Dive Brief:
- Hospitals have reduced healthcare-acquired infections after seeing a significant spike during COVID-19, but facilities still have work to do to improve patient experience, according to the latest safety grades from The Leapfrog Group.
- In a new report, the nonprofit assigned a letter grade to nearly 3,000 hospitals on how well they prevent errors, accidents and infections, and found more than 85% improved their performance on at least one of three dangerous healthcare-acquired infections as of this fall.
- However, patient experience scores declined in 2023 nationally for the second year in a row, which could be related to ongoing provider staffing shortages, said Leah Binder, president and CEO of The Leapfrog Group.
Dive Insight:
Overall, the latest report — the first to show hospital performance post-pandemic, according to Leapfrog — found 30% of hospitals attained an A grade, 24% scored a B, 39% earned a C, 7% received a D and fewer than 1% received an F.
Those grades include significant improvement in three healthcare-acquired infections: Methicillin-resistant Staphylococcus aureus (MRSA), central line-associated bloodstream infections (CLABSI) and catheter-associated urinary tract infections (CAUTI). All three diseases reached a five-year high during the pandemic, Leapfrog said.
In fall 2022, Leapfrog found hospitals experienced a 35% increase from pre-pandemic levels in the average standard infection ratios of CLABSI and MRSA, while CAUTI increased 20%.
This year, 19% of hospitals improved in all three infection measures compared to 2022, while 66% improved on at least one. Sixteen percent of facilities continued to get worse or didn’t improve.
Healthcare-acquired infections improve after pandemic spike
However, patient experience — which asks patients to rate nurse and doctor communication, staff responsiveness, communication about medicine and discharge information — continued to challenge hospitals. All states experienced a significant decline in experience from fall 2021 to fall 2023, according to the report.
“In talking with hospital leaders, we believe staffing shortages are one key reason for the continued decline,” Binder said in a statement calling the results “disheartening and unsustainable.”

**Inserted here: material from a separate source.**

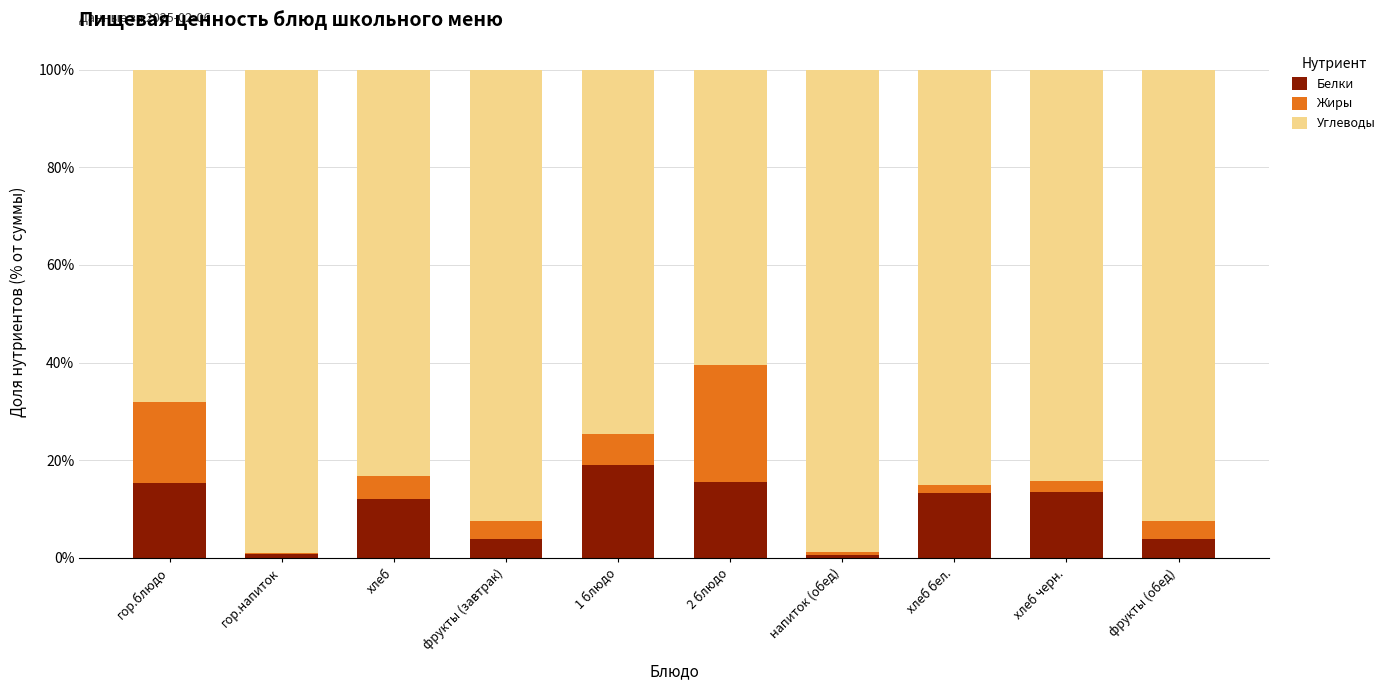

What is the total value across all series at 2 блюдо?

100.0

More than 145,000 providers left the industry from 2021 through 2022, burned out after working long hours on the front lines of the pandemic, according to a recent report from analytics and data company Definitive Healthcare.
Those shortages may have decreased care quality and increased medical errors, the analysis said.
Labor challenges also strained hospitals’ bottom lines, pushing operators to rely on pricey temporary staff. Though nonprofit hospitals have improved financially this year, they’ll likely continue to face weak margins through 2024 due to labor shortages, inflation, shifting patient volumes and the end of pandemic relief funds, according to Kaufman Hall.